━━ Extrait du texte ━━

LE MINISTRE DU REVENU NATIONAL,

intimé.

____________________________________________________________________

 

Appel entendu le 8 janvier 2004 à Montréal (Québec)

 

Devant : L'honorable juge  Louise Lamarre Proulx

 

Comparutions :

 

Pour l'appelante :

l'appelante elle-même

 

Représentant de l'intimé :

Richard Goulet (Stagiaire en droit)

____________________________________________________________________

 

JUGEMENT

 

          L'appel en vertu du paragraphe 103(1) de la Loi sur l'assurance-emploi concernant la décision du ministre du Revenu national en date du 16 décembre 2002 est rejeté et la décision du Ministre est confirmée, selon les motifs du jugement ci‑joints.

 

Signé à Ottawa, Canada, ce 27e jour de janvier 2004.

 

 

« Louise Lamarre Proulx »

━━━
━━ Matériel présenté ━━

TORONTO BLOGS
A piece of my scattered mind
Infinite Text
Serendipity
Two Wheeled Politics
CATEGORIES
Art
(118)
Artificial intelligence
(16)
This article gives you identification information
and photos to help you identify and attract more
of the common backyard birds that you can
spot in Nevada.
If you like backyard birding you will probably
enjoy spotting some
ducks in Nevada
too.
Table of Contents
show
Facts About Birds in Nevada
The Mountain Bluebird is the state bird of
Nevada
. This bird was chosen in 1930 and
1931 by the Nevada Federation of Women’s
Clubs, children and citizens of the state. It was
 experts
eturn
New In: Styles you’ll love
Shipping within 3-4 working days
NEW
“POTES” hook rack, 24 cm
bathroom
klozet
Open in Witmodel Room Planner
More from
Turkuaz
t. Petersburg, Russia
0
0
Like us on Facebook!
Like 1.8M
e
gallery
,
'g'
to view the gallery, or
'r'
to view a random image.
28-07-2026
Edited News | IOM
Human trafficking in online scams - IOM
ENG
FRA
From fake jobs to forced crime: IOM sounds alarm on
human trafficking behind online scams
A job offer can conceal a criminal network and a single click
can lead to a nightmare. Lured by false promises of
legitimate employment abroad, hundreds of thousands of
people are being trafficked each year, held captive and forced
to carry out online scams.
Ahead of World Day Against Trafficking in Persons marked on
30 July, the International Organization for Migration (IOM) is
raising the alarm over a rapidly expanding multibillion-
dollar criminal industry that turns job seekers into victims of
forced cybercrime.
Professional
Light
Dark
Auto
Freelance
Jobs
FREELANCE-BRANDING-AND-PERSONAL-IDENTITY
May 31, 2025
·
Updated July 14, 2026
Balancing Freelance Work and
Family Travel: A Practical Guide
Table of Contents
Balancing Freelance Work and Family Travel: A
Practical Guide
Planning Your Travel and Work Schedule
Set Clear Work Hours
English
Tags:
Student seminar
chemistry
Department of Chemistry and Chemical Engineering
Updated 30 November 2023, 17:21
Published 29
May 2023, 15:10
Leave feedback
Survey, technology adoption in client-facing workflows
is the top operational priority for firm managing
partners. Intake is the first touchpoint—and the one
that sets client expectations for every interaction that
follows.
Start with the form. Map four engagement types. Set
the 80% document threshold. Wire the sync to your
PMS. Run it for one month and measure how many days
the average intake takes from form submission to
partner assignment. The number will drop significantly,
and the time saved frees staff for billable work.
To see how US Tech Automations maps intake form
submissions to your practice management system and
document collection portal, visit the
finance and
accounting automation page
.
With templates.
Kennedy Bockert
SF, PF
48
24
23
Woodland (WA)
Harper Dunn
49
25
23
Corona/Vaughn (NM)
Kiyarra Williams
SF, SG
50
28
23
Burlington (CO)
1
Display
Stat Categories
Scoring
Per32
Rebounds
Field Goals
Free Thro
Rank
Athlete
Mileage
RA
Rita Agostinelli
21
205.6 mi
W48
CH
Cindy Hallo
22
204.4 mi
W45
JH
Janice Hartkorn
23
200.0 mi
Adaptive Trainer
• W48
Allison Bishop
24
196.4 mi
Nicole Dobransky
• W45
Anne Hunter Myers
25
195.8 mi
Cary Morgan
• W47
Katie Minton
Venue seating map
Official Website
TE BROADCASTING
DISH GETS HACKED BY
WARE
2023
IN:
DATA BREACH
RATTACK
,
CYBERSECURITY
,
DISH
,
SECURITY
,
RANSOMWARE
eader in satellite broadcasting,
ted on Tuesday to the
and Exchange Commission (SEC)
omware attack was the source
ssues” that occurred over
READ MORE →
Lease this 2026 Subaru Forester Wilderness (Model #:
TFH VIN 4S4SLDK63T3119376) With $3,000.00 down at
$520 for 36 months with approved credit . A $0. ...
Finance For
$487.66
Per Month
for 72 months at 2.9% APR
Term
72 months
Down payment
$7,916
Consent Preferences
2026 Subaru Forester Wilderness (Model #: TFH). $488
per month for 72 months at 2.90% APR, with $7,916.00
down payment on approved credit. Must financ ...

━━━

● **Tâche écrite 1**
Recopiez mot pour mot le passage du jugement qui commence par « L'appel en vertu » et se poursuit jusqu'à « du jugement ci‑joints. ».
● **Tâche écrite 2**
D'après le jugement, qui représente l'intimé ?
● **Tâche écrite 3**
Poursuivez le jugement sur l'appel en assurance-emploi à partir de l'endroit où il s'arrête.
Les lignes placées plus haut forment un matériel distinct du jugement.

● **Résultat attendu 1**
L'appel en vertu du paragraphe 103(1) de la Loi sur l'assurance-emploi concernant la décision du ministre du Revenu national en date du 16 décembre 2002 est rejeté et la décision du Ministre est confirmée, selon les motifs du jugement ci‑joints.

● **Résultat attendu 2**
Richard Goulet, stagiaire en droit.

● **Résultat attendu 3**
Juge Lamarre Proulx


 

 

 

Référence : 2004CCI92 

Date : 20040127

Dossier : 2003-1071(EI)

ENTRE :

CHRISTIANE CADIEUX,

appelante,

et

 

LE MINISTRE DU REVENU NATIONAL,

intimé.

 

 

MOTIFS DU JUGEMENT

 

 

La juge Lamarre Proulx

 

[1]     Il s'agit d'un appel d'une décision du ministre du Revenu national (le « Ministre ») voulant que l'appelante n'ait pas exercé un emploi assurable du 2 au 28 juin 2002, auprès de Chaussures Confort Inc. La décision du Ministre est en date du 16 décembre 2002.

 

[2]     Pour rendre sa décision, le Ministre s'est fondé sur les présomptions de fait décrites au paragraphe 5 de la Réponse à l'avis d'appel (la « Réponse ») comme suit :

 

En rendant sa décision, l'intimé, le Ministre du Revenu National, s'est fondé sur les présomptions des faits suivantes :

 

a)         Le payeur exploite une entreprise de vente de chaussures spécialisées (orthèses) située dans un centre d'achat à St-Jean sur le Richelieu.

 

b)         M. André Cadieux, frère de l'appelante, était le seul actionnaire de l'entreprise.

 

c)         Le payeur embauchait habituellement 4 personnes dont M. Cadieux et ses 2 filles.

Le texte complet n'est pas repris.